Mosaic gives back to the Alexa open source community

Cheng He
4 min readAug 18, 2016

Meet Mosaic

Mosaic is a chatbot for your connected devices. It allows you to connect your smart devices and digital service together in one place. Using the Echo, Facebook Messenger, Slack and SMS, Mosaic makes interacting with your devices as easy as chatting with a friend.

I still remember the moment when I first unboxed the Echo and started playing around with several of its features; I was totally amazed by the experience. The second day I began looking at the development documents and the more I read the more excited I got, it became clear to me that Alexa, Alexa Skills Kit (ASK) and Alexa Voice Service (AVS) are the future.

Two days later I built my first Alexa skill on AWS Lambda by following the official “alexa-skills-kit-color-expert ” template which used the Echo to control a LIFX smart light bulb in my home. It powered it on and off, changed the colors, brightness and scenes. At that time, there were only five skills in the Alexa app and the Alexa Developer Forums helped us a lot to find resources and explore new things.

Open source community

A couple of months later, we saw more and more skills were being published in the Alexa app, but most of the skills were just the type that would answer questions. We thought why aren’t there any skills to perform tasks that help users manage their connected life? So, based on my first skill that was controlling a single light bulb, we started aggregating more devices and services on top of it and began crafting the product.

Back in October 2015, there wasn’t an Alexa Skills Kit for Node.js, which has just been released in July 2016. We were lucky enough to find Matt Kruse’s Node.js module for Alexa which happened to be the first Node.js module built for Alexa. The module is really easy to use and simplified the request handling and response generating a lot. It provides convenience methods to more easily build the response, handle session objects, add voice/visual cards and even SSML tags. We are very grateful to Matt and the open source community for the Alexa platform as they really helped us.

Cool things we have built

With us actively developing Mosaic, our team became contributor to alexa-app. We even helped to pull out the Alexa utterance section from that project and build an individual module called alexa-utterance, which allows you to generate many sample utterances from the schema definition in the alexa-app. It is really powerful and you can check it out here.

When we found out that HTTPS requests from Alexa needed to be verified if we hosted the skill on our own servers, we built another module called alexa-verifier to simplify the validation process of HTTPS requests from Alexa.

To give back to the open source community that helped us so much, we shared the two modules we built with them. One of our developers Mike Reinstein developed both those modules and we’re very thankful for his hard work. As of March 2016, our open source modules have been referenced in the Big Nerd Ranch series on the Alexa blog.

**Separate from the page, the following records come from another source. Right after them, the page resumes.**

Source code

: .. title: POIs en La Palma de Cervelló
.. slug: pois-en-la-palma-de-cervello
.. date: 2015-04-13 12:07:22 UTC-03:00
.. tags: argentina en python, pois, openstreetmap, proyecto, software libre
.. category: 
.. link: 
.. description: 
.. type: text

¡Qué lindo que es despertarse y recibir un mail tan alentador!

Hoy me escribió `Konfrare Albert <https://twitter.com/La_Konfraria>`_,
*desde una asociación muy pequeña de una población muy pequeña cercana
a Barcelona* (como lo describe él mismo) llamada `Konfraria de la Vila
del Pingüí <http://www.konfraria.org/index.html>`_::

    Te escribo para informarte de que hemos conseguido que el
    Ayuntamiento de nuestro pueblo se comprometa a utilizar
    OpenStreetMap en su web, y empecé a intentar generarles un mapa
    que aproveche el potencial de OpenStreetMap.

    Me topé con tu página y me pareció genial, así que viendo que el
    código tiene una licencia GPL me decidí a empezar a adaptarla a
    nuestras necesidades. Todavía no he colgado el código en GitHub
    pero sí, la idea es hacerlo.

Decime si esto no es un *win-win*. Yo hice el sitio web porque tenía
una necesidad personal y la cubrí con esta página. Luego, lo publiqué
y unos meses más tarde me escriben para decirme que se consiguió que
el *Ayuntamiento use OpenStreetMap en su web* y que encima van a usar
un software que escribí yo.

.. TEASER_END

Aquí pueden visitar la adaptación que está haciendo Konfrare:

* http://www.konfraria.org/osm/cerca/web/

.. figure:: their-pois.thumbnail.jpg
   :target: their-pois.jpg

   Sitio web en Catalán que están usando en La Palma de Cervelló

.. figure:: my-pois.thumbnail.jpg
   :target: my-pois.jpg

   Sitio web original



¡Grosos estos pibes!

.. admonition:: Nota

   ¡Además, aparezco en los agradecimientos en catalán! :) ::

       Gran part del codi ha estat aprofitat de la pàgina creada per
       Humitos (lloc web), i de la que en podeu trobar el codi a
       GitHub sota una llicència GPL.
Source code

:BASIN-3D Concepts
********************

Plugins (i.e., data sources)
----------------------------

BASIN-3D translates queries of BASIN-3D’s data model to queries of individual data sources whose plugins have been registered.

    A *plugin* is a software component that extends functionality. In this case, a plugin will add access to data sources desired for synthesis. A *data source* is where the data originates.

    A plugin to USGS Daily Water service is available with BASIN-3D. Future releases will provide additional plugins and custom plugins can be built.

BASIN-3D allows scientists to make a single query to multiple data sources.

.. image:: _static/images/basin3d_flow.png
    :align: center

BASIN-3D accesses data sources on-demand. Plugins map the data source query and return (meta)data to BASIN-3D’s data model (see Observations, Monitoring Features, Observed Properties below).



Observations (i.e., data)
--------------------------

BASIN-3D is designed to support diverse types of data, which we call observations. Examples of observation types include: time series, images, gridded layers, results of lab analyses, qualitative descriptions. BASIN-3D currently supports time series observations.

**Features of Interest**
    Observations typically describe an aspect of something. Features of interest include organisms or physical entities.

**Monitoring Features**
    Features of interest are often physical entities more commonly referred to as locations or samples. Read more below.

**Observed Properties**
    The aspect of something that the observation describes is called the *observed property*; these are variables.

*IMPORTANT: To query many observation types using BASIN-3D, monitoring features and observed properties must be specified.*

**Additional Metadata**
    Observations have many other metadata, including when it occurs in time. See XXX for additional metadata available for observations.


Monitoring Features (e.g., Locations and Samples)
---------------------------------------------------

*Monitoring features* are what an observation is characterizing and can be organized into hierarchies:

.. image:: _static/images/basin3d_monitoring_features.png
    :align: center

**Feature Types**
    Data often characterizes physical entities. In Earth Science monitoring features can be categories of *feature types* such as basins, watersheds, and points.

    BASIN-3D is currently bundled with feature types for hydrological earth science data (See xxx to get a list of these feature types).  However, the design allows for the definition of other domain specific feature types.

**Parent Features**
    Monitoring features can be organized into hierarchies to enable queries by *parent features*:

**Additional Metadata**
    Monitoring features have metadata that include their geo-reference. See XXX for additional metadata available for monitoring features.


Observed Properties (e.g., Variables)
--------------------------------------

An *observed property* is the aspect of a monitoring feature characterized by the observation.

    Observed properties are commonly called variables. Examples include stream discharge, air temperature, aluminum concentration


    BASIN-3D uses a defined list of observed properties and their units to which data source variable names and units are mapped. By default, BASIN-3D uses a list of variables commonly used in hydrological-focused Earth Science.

Another cool thing we built during the development process is the Alexa service simulator. The reason we built it was because we gradually felt it was getting complicated to develop features, deploy them to our servers and then test them. To simplify the development process, we built our own simulator in the service code to simulate the Alexa request to the skill server which is running locally. To use it, we just type the utterance into the terminal to debug the code locally without any hassle of deploying code on the server and testing it with the voice or skill’s service simulator. Once the request has been served, we get the JSON output back in the simulator terminal. We hope one day, to pull this module from our service code and share it with the community as well.

Multi-platform

Sometime around January, we found a lot of use cases were actually context based. Instead of just using the voice interface with their connected devices and services though Alexa, under certain contexts, text based chatting turned out to be much more convenient to end users to get things done. With that in mind we started hacking on our first text based chatbot on Slack. We currently have chatbots on Facebook Messenger, Slack and SMS, as well as one voice chatbot on Alexa, the Mosaic skill to help users interact with their connected life.

Connect with us

Mosaic is a very dedicated team and are passionate about working on the technology that helps people to interact with their growing number of connected devices and services. It’s been an awesome experience working with Alexa and we’re excited to be a part of it.